#### TASK INPUT
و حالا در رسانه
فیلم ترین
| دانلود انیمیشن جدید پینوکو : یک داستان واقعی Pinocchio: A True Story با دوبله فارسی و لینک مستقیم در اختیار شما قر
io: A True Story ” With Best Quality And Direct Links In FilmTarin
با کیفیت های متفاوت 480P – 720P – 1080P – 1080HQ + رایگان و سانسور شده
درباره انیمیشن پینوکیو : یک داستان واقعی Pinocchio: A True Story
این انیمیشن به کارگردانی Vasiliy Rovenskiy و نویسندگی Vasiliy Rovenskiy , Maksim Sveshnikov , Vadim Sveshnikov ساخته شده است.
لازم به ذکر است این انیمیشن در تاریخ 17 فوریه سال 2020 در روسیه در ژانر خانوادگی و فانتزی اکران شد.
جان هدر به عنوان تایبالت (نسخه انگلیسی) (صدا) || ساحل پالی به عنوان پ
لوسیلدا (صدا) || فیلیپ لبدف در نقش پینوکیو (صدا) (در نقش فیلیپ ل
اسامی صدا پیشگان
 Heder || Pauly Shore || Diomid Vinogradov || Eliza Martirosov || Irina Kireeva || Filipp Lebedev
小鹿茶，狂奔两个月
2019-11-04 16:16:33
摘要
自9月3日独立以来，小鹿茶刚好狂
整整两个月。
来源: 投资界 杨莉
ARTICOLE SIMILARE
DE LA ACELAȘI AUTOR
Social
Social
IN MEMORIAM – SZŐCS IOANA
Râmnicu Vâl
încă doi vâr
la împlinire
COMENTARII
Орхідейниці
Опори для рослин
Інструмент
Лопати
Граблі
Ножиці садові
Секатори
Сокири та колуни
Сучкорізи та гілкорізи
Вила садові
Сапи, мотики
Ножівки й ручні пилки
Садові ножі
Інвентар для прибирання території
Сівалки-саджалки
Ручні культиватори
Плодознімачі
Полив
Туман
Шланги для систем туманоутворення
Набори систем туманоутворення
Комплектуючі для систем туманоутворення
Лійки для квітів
########
WORK REQUEST:
Give the text of the records above as a JSON list of strings, with one string for each line and blank lines left out.

OUTPUT FOR THIS TASK:
[
  "و حالا در رسانه",
  "فیلم ترین",
  "| دانلود انیمیشن جدید پینوکو : یک داستان واقعی Pinocchio: A True Story با دوبله فارسی و لینک مستقیم در اختیار شما قر",
  "io: A True Story ” With Best Quality And Direct Links In FilmTarin",
  "با کیفیت های متفاوت 480P – 720P – 1080P – 1080HQ + رایگان و سانسور شده",
  "درباره انیمیشن پینوکیو : یک داستان واقعی Pinocchio: A True Story",
  "این انیمیشن به کارگردانی Vasiliy Rovenskiy و نویسندگی Vasiliy Rovenskiy , Maksim Sveshnikov , Vadim Sveshnikov ساخته شده است.",
  "لازم به ذکر است این انیمیشن در تاریخ 17 فوریه سال 2020 در روسیه در ژانر خانوادگی و فانتزی اکران شد.",
  "جان هدر به عنوان تایبالت (نسخه انگلیسی) (صدا) || ساحل پالی به عنوان پ",
  "لوسیلدا (صدا) || فیلیپ لبدف در نقش پینوکیو (صدا) (در نقش فیلیپ ل",
  "اسامی صدا پیشگان",
  " Heder || Pauly Shore || Diomid Vinogradov || Eliza Martirosov || Irina Kireeva || Filipp Lebedev",
  "小鹿茶，狂奔两个月",
  "2019-11-04 16:16:33",
  "摘要",
  "自9月3日独立以来，小鹿茶刚好狂",
  "整整两个月。",
  "来源: 投资界 杨莉",
  "ARTICOLE SIMILARE",
  "DE LA ACELAȘI AUTOR",
  "Social",
  "Social",
  "IN MEMORIAM – SZŐCS IOANA",
  "Râmnicu Vâl",
  "încă doi vâr",
  "la împlinire",
  "COMENTARII",
  "Орхідейниці",
  "Опори для рослин",
  "Інструмент",
  "Лопати",
  "Граблі",
  "Ножиці садові",
  "Секатори",
  "Сокири та колуни",
  "Сучкорізи та гілкорізи",
  "Вила садові",
  "Сапи, мотики",
  "Ножівки й ручні пилки",
  "Садові ножі",
  "Інвентар для прибирання території",
  "Сівалки-саджалки",
  "Ручні культиватори",
  "Плодознімачі",
  "Полив",
  "Туман",
  "Шланги для систем туманоутворення",
  "Набори систем туманоутворення",
  "Комплектуючі для систем туманоутворення",
  "Лійки для квітів"
]